→ **Exercise prompt**: Please transcribe the entries below exactly and leave out every picture.

→ **Extracted material**:
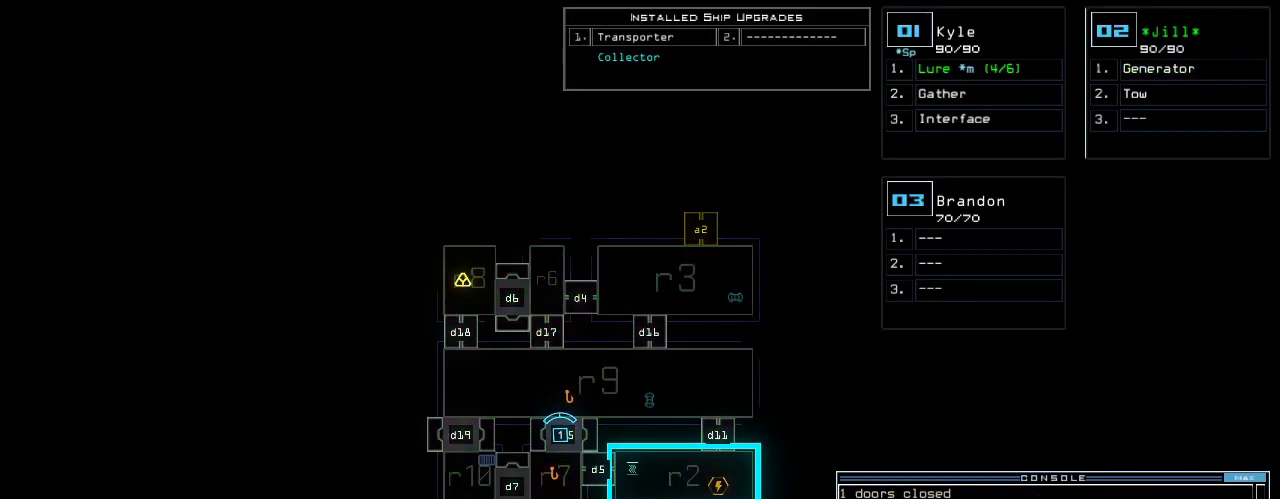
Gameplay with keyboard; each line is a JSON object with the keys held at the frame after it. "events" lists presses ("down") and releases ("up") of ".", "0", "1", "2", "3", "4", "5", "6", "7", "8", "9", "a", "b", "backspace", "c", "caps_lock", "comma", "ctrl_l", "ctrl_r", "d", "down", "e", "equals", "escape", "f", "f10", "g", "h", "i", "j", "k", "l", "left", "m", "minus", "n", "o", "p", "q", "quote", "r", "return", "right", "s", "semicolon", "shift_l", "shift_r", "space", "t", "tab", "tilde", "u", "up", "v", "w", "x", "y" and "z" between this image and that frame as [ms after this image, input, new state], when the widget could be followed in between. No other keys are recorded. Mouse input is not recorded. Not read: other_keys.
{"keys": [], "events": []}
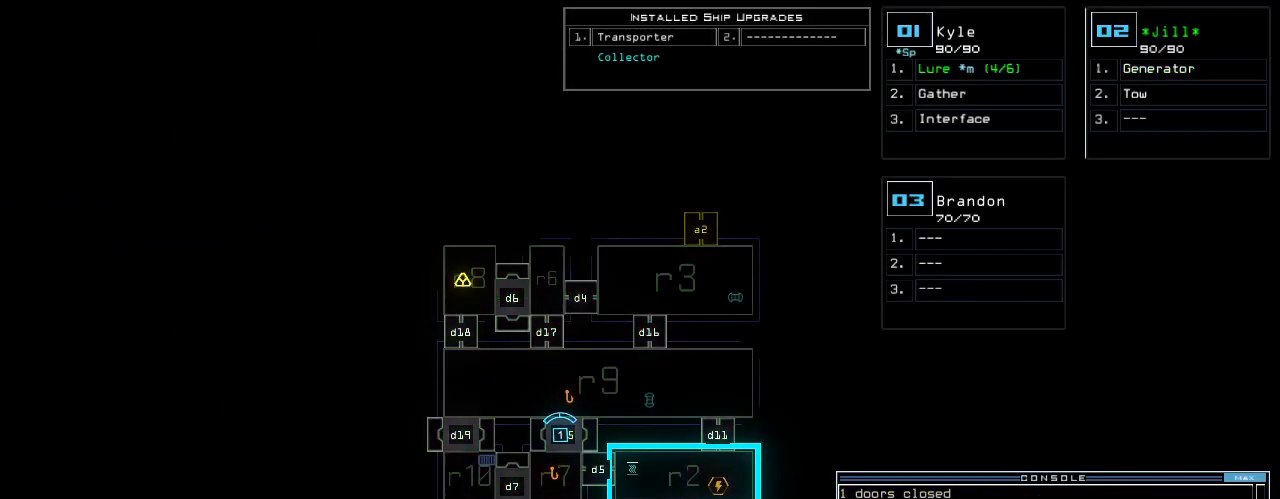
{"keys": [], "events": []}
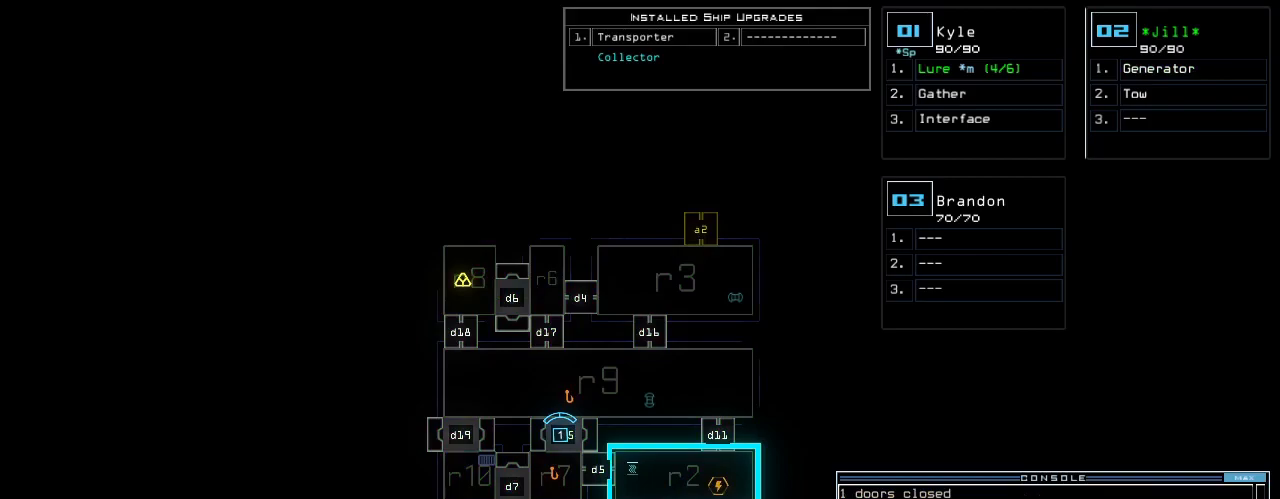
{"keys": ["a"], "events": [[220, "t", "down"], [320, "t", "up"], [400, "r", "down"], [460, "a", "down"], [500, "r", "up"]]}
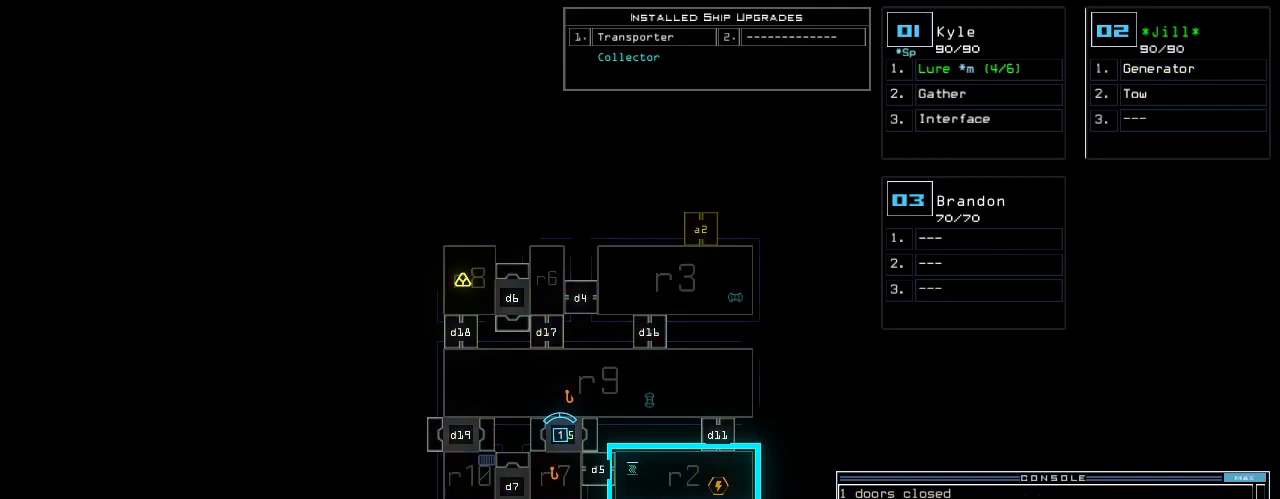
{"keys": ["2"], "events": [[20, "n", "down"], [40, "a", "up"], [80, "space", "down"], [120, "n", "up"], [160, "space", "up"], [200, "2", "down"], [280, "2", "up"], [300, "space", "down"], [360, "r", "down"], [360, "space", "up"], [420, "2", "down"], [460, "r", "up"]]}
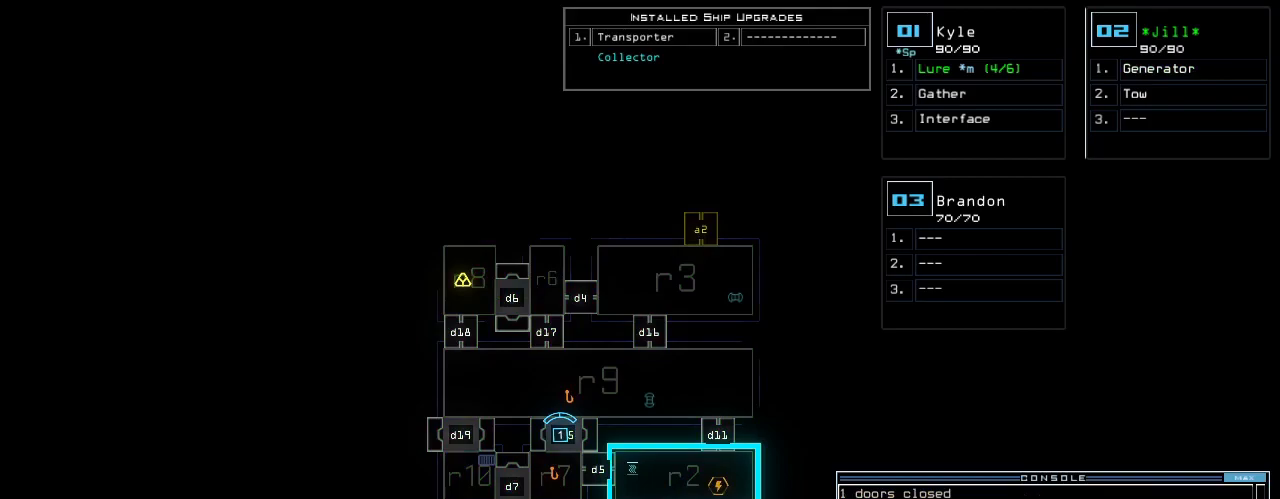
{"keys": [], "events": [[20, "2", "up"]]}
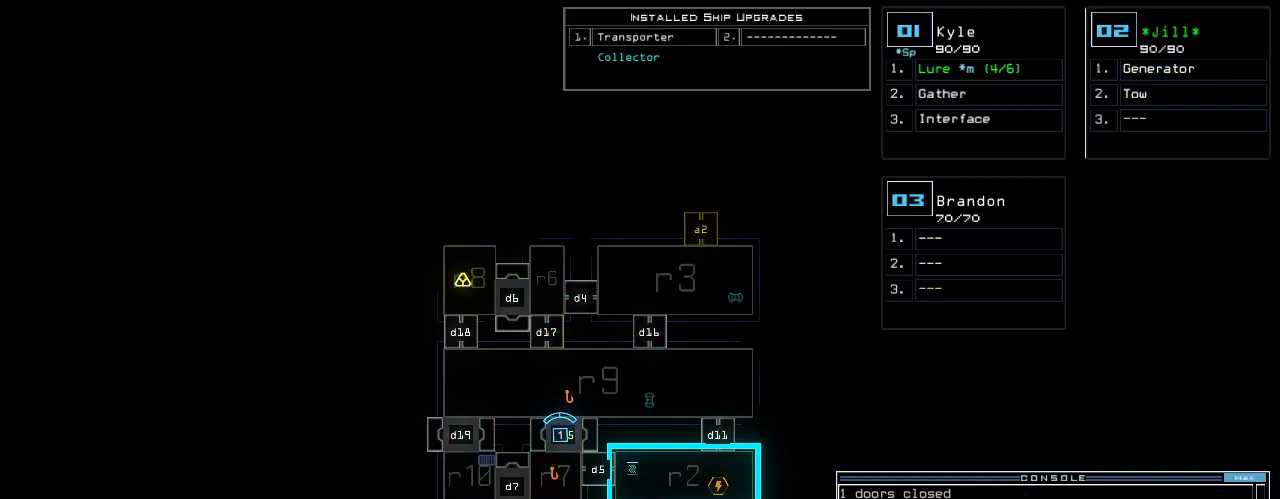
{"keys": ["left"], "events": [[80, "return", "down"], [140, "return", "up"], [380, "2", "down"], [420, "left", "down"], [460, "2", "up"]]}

→ **The answer**:
Gameplay with keyboard; each line is a JSON object with the keys held at the frame after it. "events" lists presses ("down") and releases ("up") of ".", "0", "1", "2", "3", "4", "5", "6", "7", "8", "9", "a", "b", "backspace", "c", "caps_lock", "comma", "ctrl_l", "ctrl_r", "d", "down", "e", "equals", "escape", "f", "f10", "g", "h", "i", "j", "k", "l", "left", "m", "minus", "n", "o", "p", "q", "quote", "r", "return", "right", "s", "semicolon", "shift_l", "shift_r", "space", "t", "tab", "tilde", "u", "up", "v", "w", "x", "y" and "z" between this image and that frame as [ms after this image, input, new state], when the widget could be followed in between. No other keys are recorded. Mouse input is not recorded. Not read: other_keys.
{"keys": [], "events": []}
{"keys": [], "events": []}
{"keys": ["a"], "events": [[220, "t", "down"], [320, "t", "up"], [400, "r", "down"], [460, "a", "down"], [500, "r", "up"]]}
{"keys": ["2"], "events": [[20, "n", "down"], [40, "a", "up"], [80, "space", "down"], [120, "n", "up"], [160, "space", "up"], [200, "2", "down"], [280, "2", "up"], [300, "space", "down"], [360, "r", "down"], [360, "space", "up"], [420, "2", "down"], [460, "r", "up"]]}
{"keys": [], "events": [[20, "2", "up"]]}
{"keys": ["left"], "events": [[80, "return", "down"], [140, "return", "up"], [380, "2", "down"], [420, "left", "down"], [460, "2", "up"]]}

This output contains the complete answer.